#### [Work instructions]
From the family blog excerpt below, copy word for word the passage that opens with the words containing "Said my mom's" and closes with "the first time.".

#### [Extract]

========

Showing posts with label family. Show all posts
Showing posts with label family. Show all posts

Thursday, August 14, 2014

Home and Hair

When I returned home last week, it took a few days for everyone to get used to me, because I looked quite different from the last time they'd seen me. In particular, comments were made about my hair, which I'd had bleached to a sandy blond color. While I was expecting some adverse reactions, I didn't think my family's responses would make me laugh so much:

Said my grandfather, in Taiwanese, "Your hair is whiter than mine!"
Said my grandmother, "Andrew wants to look like a famous Korean singer!"
Said my mom's younger sister, "Wow, so cooool!" When she speaks in English, I can't tell if she is being sarcastic or not.
Said my 11-year-old cousin, visiting from overseas, in Chinese, "At first, I thought you were wearing a towel on your head. I thought you were grandma!"

My brother and sister-and-law and their dog are temporarily staying in the house, too, and Hoagie the 3-year-old beagle-basset hound mix wouldn't stop growling and barking at me when we met for the first time.

Said my father, "He doesn't like your hair."
Said my mother, "Why is your hair that color?"
Said my uncle, to my mother, in Chinese, "Wow, you have a 外國人 (foreigner) in your house now!"

Well, all I had to say to all of them was, essentially, "When in Rome, do as the Romans do." Or, "입향순속(入鄉隨俗)."

I then went off to a family wedding in Southern California, where the rest of my extended family commented on my hair, then greeted me, then wondered if I would be mistaken for a member of my cousin's fiance's family, who are Korean. As it turns out, while I had plenty of opportunity to practice Korean with the Kim family, I stuck to my own for the evening. It was a wonderful family reunion, the first time that everyone had been together at the same time since our grandfather's funeral last September (and probably the last time for another year or longer).
All nine cousins, plus spouses, plus A-ma! Such a happy reunion! :) Congratulations to Johanna and the newest family addition, Daniel! Photo taken by Jen Lee.
Now, I'm home and apartment-hunting full-time until school begins in a week and a half. It's lovely being back in California. I get to enjoy home-cooked meals, sunny, dry weather every day (although there is a drought...), and the freedom of having no plans and no responsibilities. But it won't be long before this awesome vacation ends...

Sunday, April 13, 2014

Parents in Pusan!

Or, in Korean, 우리 부모님들께서 부산에 오셨다! In either language you get some neat alliteration; my first-year students will appreciate that since I've been teaching them poetry.

Anyway, my parents came to visit Korea! They're in Busan for the weekend. We visited Haeundae, Haedong Yongkung Temple, Centum City, Jagalchi Fish Market, and Busan Tower. Later today we'll go to Changwon, where my Korean homestay parents will meet my actual parents. It will be joyous and very awkward!

========

#### [Records shown]
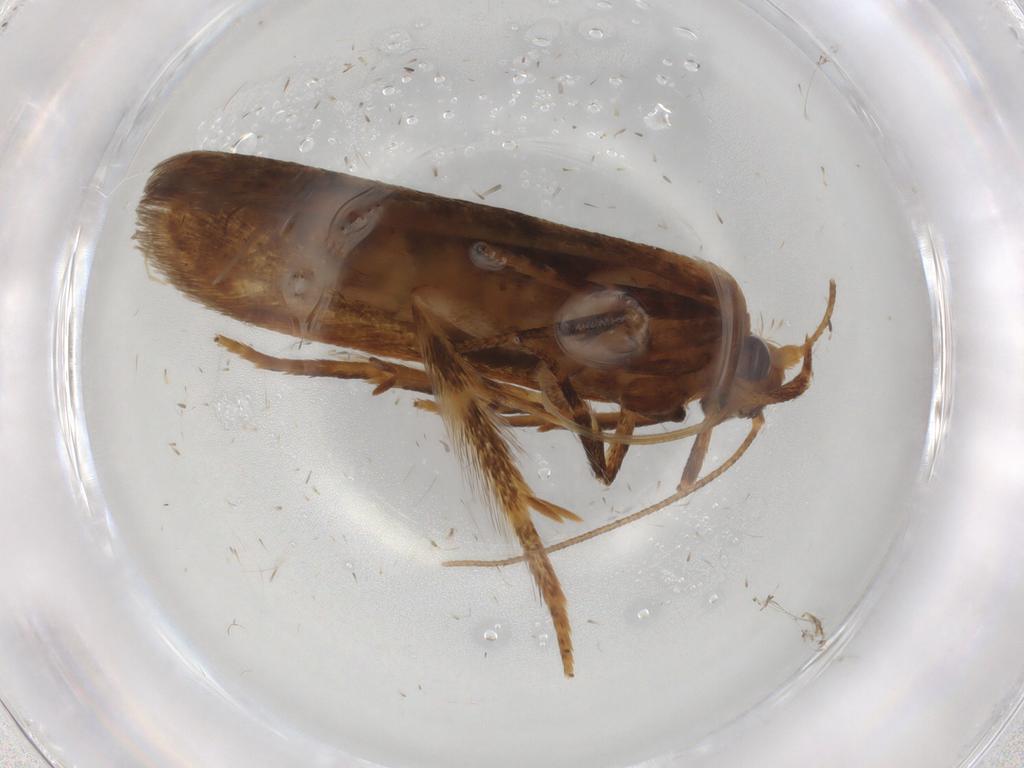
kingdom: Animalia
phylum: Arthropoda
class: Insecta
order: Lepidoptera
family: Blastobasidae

========

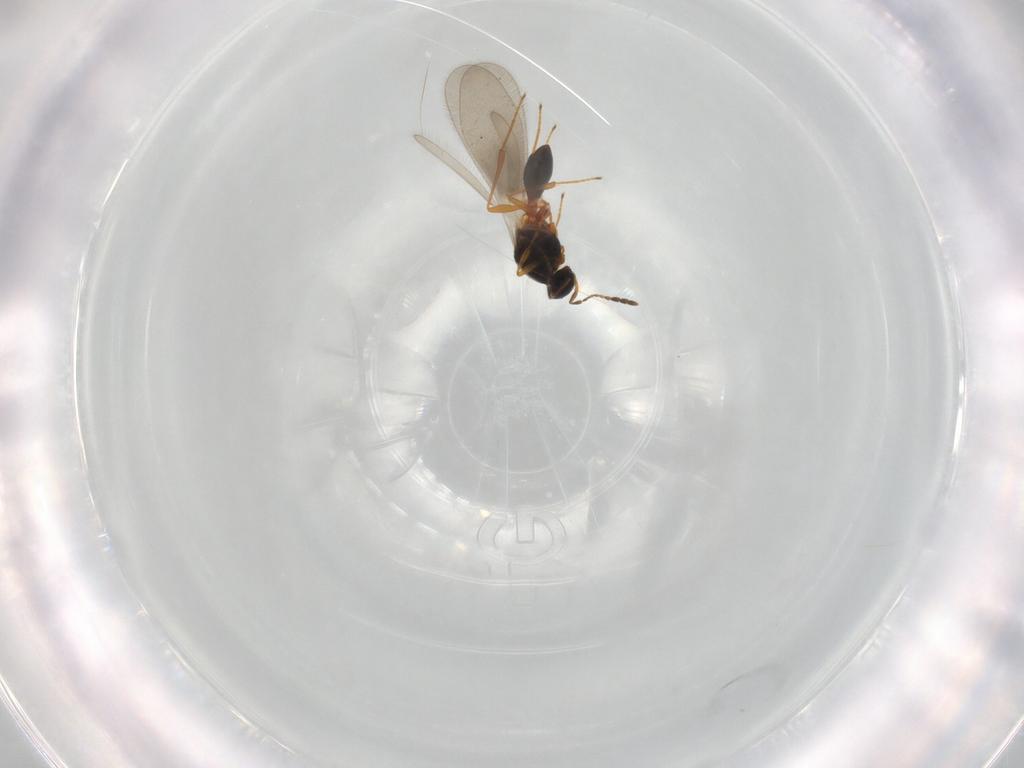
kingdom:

========

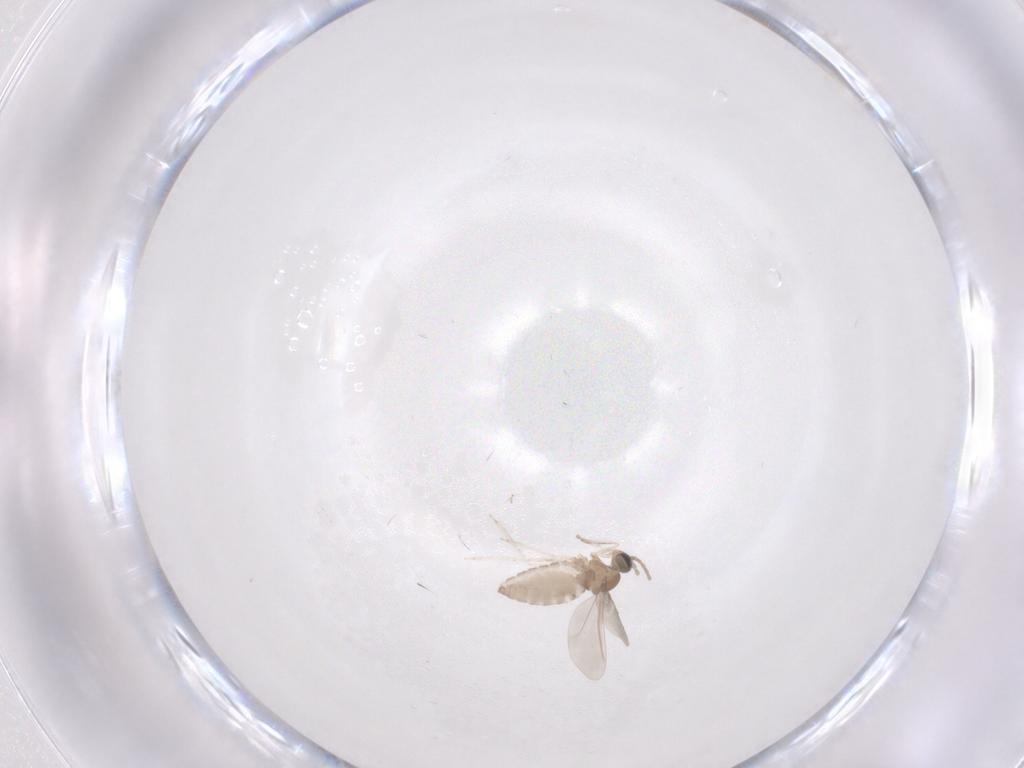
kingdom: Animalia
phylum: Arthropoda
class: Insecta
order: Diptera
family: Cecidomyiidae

========

#### [Answer to the problem]
Said my mom's younger sister, "Wow, so cooool!" When she speaks in English, I can't tell if she is being sarcastic or not.
Said my 11-year-old cousin, visiting from overseas, in Chinese, "At first, I thought you were wearing a towel on your head. I thought you were grandma!"

My brother and sister-and-law and their dog are temporarily staying in the house, too, and Hoagie the 3-year-old beagle-basset hound mix wouldn't stop growling and barking at me when we met for the first time.